How it works — sending a call and listening to the echo
The canary opens a UDP connection and, for the configured duration, streams RTP-framed packets at the codec's cadence:
- Frame and send. Each packet carries a real RTP header (version 2, the codec's payload type, a per-packet sequence number, and an 8 kHz timestamp) followed by a payload of the codec's size. For G.711 that's a 12-byte header + 160-byte payload every 20 ms — exactly 50 packets per second.
- Match the echoes. A reader goroutine receives the reflected packets and matches each one to the packet it sent, keyed by the stream's SSRC and the RTP sequence number. The send time and the receive time of every matched packet are recorded.
- Score from the round-trips. From those send/receive pairs the canary
derives per-packet RTT, loss, and jitter, then runs the E-model to turn delay
- loss + codec into an R-factor and finally a MOS.
The DSCP marking is applied to the outgoing socket so the packets traverse the network in the same QoS class real voice would — testing the path voice actually takes, not a best-effort one.
The model (and its honesty)
A MOS number looks authoritative, and the biggest risk with voice scoring is
that people over-trust it. So probectl uses a deliberately simplified,
transport-only E-model and says so on every result
(voice.model = itu-t-g107-e-model-simplified). Here's the actual math the code
runs, and what each piece assumes:
- The rating
R = 93.2 − Id − Ie,eff. The93.2is the default-parameter R0 (no advantage factor, no simultaneous-impairment terms — the conservative baseline). - Delay impairment
Id = 0.024·d + 0.11·(d − 177.3)·H(d − 177.3)— the G.107 delay curve, with its characteristic 177.3 ms "knee" past which delay hurts much more. The one-way delaydis estimated (you can't measure one-way delay from an echo) asRTT/2 + codec delay + a modeled jitter buffer— and the result discloses that estimate (voice.one_way_estimate).

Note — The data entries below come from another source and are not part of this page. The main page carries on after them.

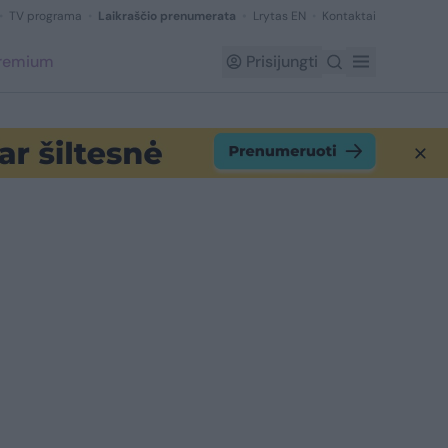
TV programa
Laikraščio prenumerata
Lrytas EN
Kontaktai
Premium
Prisijungti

The jitter buffer is modeled as twice the measured jitter, floored at 40 ms and capped at 120 ms, matching what a real endpoint would add. - Loss impairment
Ie,eff = Ie + (95 − Ie)·Ppl/(Ppl + Bpl)— using the G.113 codec parameters (g711: Ie 0, Bpl 25.1;g729: Ie 11, Bpl 19) under a random-loss assumption. - MOS is mapped from R via the G.107 Annex-B cubic, clamped to a 1.0 floor and a 4.5 ceiling.
- Jitter is the RFC 3550 §6.4.1 interarrival estimator over the received
packets (
J += (|D| − J)/16), reported asvoice.jitter.ms.
Narrowband codecs only. That 93.2 baseline is the narrowband model.
Wideband / HD-voice codecs (G.722, Opus) need the wideband E-model variant, which
is a different calculation — so it's marked out of scope and documented rather
than approximated with the wrong formula.
Result fields (the contract)
Metrics: voice.mos, voice.r_factor, voice.jitter.ms, voice.one_way.ms,
voice.loss.pct, plus the standard latency family
(rtt.min/avg/max/stddev.ms, loss.ratio, packets.sent/received).
Attributes: voice.codec, voice.model, voice.method
(rtp-udp-echo-reflection), voice.jitter_buffer_ms, voice.one_way_estimate.
Results render in the result-detail view (reached from the Targets & Tests pages) with MOS up front (≥4.0 good / ≥3.6 fair / below = poor) and the model named alongside it — so a computed score is never presented as a measured listening test.
What it deliberately does not do
- No SIP / call control. There's no signaling — this measures RTP transport quality only. It does not register, dial, or tear down a call.
- No wideband codecs (see the narrowband note above).
- No reflector infrastructure to own. Agent-to-agent reflection reuses the existing a2a responder rather than standing up a separate echo fleet.